The main argument the government is using against Rappler is its alleged foreign ownership. Duterte singled out Rappler in his 2017 State of the Nation Address saying the news organisation is fully owned by Americans. This is a lie.

Philippine law states that media firms should be 100 per cent Filipino-owned. The government is targeting Rappler for Philippine Depository Receipts (PDRs) it issued to two foreign investors in 2015 — North Base Media and Omidyar Network.

PDRs are basically financial instruments that are tied to the price of shares of the company but they do not grant ownership. In the words of Ressa, it's like betting on a horse race. Even if you place a huge bet on a horse, you do not have any control over who will become the jockey nor the dietary supplements the horse should have. But if the horse wins, you get your return on investment. (This piece by a Harvard lawyer explains it well.)

The Securities and Exchange Commission approved Rappler's PDRs in 2015. Philippine companies including media giants ABS-CBN and GMA have been using PDRs for decades.

A throwback to Marcos

Who cares if a media organisation with only 100 people is shut down by the Philippine government? The debate is more than that.

Rappler is one of few independent media organisations in the Philippines. It is one of few news agencies that are not afraid of speaking truth to power and exposing government abuses.

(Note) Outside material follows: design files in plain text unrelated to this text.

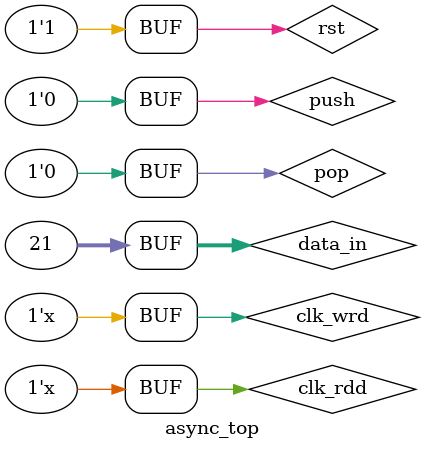
<source format=v>
module async_top;

  reg clk_rdd, clk_wrd, rst, pop, push;
  reg [31:0] data_in;
  reg [31:0] data_out;
  reg 	     empty, full;

  initial begin // initial pop domain clock
    clk_rdd = 1'b0;
  end

  always begin // pop domain clock application
    #9 clk_rdd = ~clk_rdd;
  end
  
  initial begin // initial push domain clock
    clk_wrd = 1'b0;
  end

  always begin // push domain clock application
    #5 clk_wrd = ~clk_wrd;
  end
  
  task push_t;
    input reg [31:0] num;
    begin
      data_in <= num;
      push <= 1'b1;
      #10 push <= 1'b0;
    end
  endtask // pop_t
  
  task pop_t;
    begin
      pop <= 1'b1;
      #18 pop <= 1'b0;
    end
  endtask // pop_t
 
  initial begin
    rst = 1'b1;
    #100
    rst = 1'b0;
    #40
    rst = 1'b1;
    pop_t();
    #18
    #18
    pop_t();
    #18
    #18
    pop_t(); 
    pop_t();
    pop_t();
    pop_t();
    #18
    pop_t(); 
    pop_t();
    #18
    #18
    #18
    #18
    pop_t(); 
    pop_t();
    #18
    #18
    #18
    pop_t(); 
    pop_t();
    pop_t();
    pop_t();
    pop_t(); 
    pop_t();
    pop_t();
    pop_t();
    #200
    pop_t();
    #200
    pop_t();
  end // initial begin
  
  initial begin
    #100
    #40
    push_t(1);
    push_t(2);
    #10
    #10
    push_t(3); 
    push_t(4);
    push_t(5); 
    push_t(6);
    #10
    #10
    #10
    #10
    #10
    #10 
    push_t(7);
    push_t(8);
    push_t(9);
    #10
    push_t(10);
    #10
    push_t(11);
    #10
    #10
    push_t(12);
    #10
    #10
    #10
    push_t(13); 
    push_t(14);
    push_t(15);
    push_t(1);
    push_t(2);
    push_t(3);
    #10
    push_t(4);
    push_t(5);
    push_t(6);
    push_t(7); 
    push_t(8); 
    push_t(9);
    push_t(10);
    push_t(11);
    push_t(12);
    #200
    push_t(13);
    #200
    push_t(14);
    push_t(15);
    push_t(16);
    push_t(17); 
    push_t(18); 
    push_t(19);
    push_t(20);
    push_t(21);
  end // initial begin
  
  
  async_fifo async_fifo(.clk_wrd(clk_wrd), .clk_rdd(clk_rdd), .rst(rst), .pop(pop), .push(push),
		    .data_in(data_in), .data_out(data_out), .empty(empty),
		    .full(full));
 
    
endmodule // top
</source>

Duterte's tactics have been described as Marcosian. From 1965 to 1986, during the darkest days of Philippine history, the dictator Ferdinand Marcos stifled human rights under martial rule. This period started with the jailing of activists and the shutting down of the free press.

The current intimidation of media organisations like Rappler is an encroachment on the freedom of the press by Duterte, who has repeatedly voiced admiration of Marcos.

This is a step towards full authoritarianism in the Philippines.

With the current wave of authoritarianism hitting the globe, it is incumbent upon the media to continue doing its job of holding the government to account. Journalists and newsrooms worldwide need to help each other in fighting for the truth and freedom of expression.

The deadliest country

Ressa has said Rappler will seek legal remedies against the SEC decision and in the meantime, it's business as usual for its journalists. The case may eventually reach the Supreme Court, where Rappler's chances are bleak, given the Court has sided with the Duterte regime on past decisions like burying Marcos in the Heroes Cemetery and using martial law in Mindanao.

But there is hope. Its readers, academic institutions, local civil society organisations, and international NGOs have voiced support for Rappler. Philippine media and some opposition lawmakers have also raised alarm against the government's move. Whether such pressure will influence the Duterte administration's actions, only time will tell.

The Philippines was the deadliest country for journalists in Asia in 2017.

With the Duterte regime's war on freedom of expression, I fear it will only get worse.

David Lozada is a former journalist for Rappler. He is studying for a Master's of Development Studies at The University of Melbourne.